IBESS - Rissfortschrittsuntersuchung an Längssteifen zur Validierung der IBESS-Prozedur [IGF-Nr. 17519 N]

AiF-DFG-Cluster-Vorhaben

Durchführende Stelle: TU Hamburg-Harburg (Prof. Fricke)

Bearbeitungszeitraum: 01.05.2012 bis 31.10.2015

 


Motivation / Ausgangssituation

Das Rissfortschrittskonzept wird bislang relativ selten in der Praxis angewendet, obwohl es als einziges Konzept geeignet ist, beliebige geschweißte Strukturen hinsichtlich ihrer Schwingfestigkeit rechnerisch zu bewerten. Hauptgründe hierfür sind neben dem höheren Aufwand zur Berechnung des Kurzrissverhaltens und der Spannungsintensitäten vor allem Unsicherheiten hinsichtlich der anzusetzenden Anfangsrisslängen, der Entwicklung der Rissform in geometrisch komplizierten Fällen, des Einflusses der lokalen Schweißnahtgeometrie, der fertigungsbedingten Eigenspannungen und der Mittelspannungen.
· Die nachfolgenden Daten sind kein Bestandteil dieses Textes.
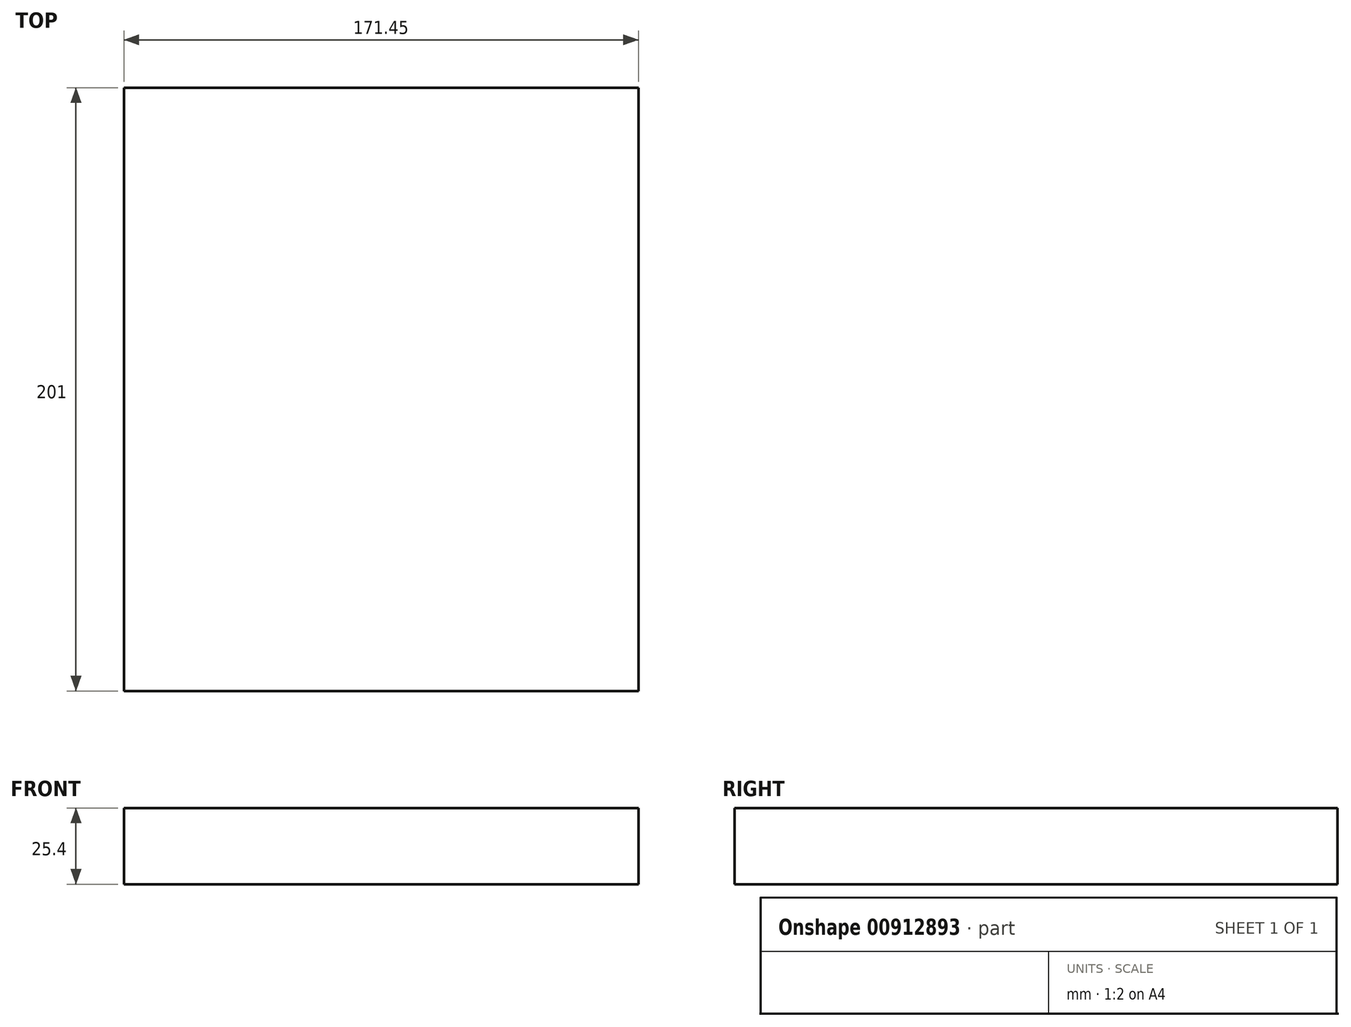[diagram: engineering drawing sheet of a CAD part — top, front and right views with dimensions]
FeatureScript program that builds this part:
annotation { "Feature Type Name" : "Feature", "Feature Type Description" : "" }
export const myFeature = defineFeature(function(context is Context, id is Id, definition is map)
    precondition{}
    {
        {
            var Q0;
            Q0=qCreatedBy(makeId("Top.planeOp"),FACE);
            var sketch = newSketch(context, id + "F0", { "sketchPlane" : qUnion([Q0])});
            skLineSegment(sketch, "E0.bottom", {"start": v(-102.54, 134.47) * mm, "end": v(68.91, 134.47) * mm});
            skLineSegment(sketch, "E0.top", {"start": v(-102.54, -66.53) * mm, "end": v(68.91, -66.53) * mm});
            skLineSegment(sketch, "E0.left", {"start": v(-102.54, 134.47) * mm, "end": v(-102.54, -66.53) * mm});
            skLineSegment(sketch, "E0.right", {"start": v(68.91, 134.47) * mm, "end": v(68.91, -66.53) * mm});
            skSolve(sketch);
        }
        {
            var Q0;
            Q0=makeQuery(id+"F0.imprint","IMPRINT",FACE,{"disambiguationData":[TD([[makeQuery(id+"F0.imprint","IMPRINT",EDGE,{"derivedFrom":sQuery(id+"F0.wireOp",EDGE,"E0.bottom")}),-1.0]])]});
            extrude(context, id + "F1", {"entities" : qUnion([Q0]), "depth" : 25.4 * mm, "offsetDistance" : 25.4 * mm});
        }
    });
Die Unsicherheiten betreffen in hohem Maße komplexe Schweißkonstruktionen, wie sie beispielsweise im Stahlbau, im Schiffbau, in Offshore-Bauwerken sowie im Kranbau vorkommen. In den anrisskritischen Bereichen dieser Konstruktionen spielen die thematisierten Einflüsse der lokalen Geometrie, der Eigenspannungen und Mittelspannungen eine große Rolle, woraus sich ein erheblicher Forschungsbedarf ergibt.

 

Zusammenfassung der geplanten Ziele und Lösungsschritte

Entsprechend dem Forschungsansatz zum Clusterprojekt mit insgesamt acht Partnern besteht das Ziel des Vorhabens in der Entwicklung eines Konzeptes zur umfassenden, integralen bruchmechanischen Ermittlung der Schwingfestigkeit von Schweißverbindungen, mit dem für eine in der Praxis gegebene Schweißnahtsituation eine Wöhlerlinie ermittelt werden kann.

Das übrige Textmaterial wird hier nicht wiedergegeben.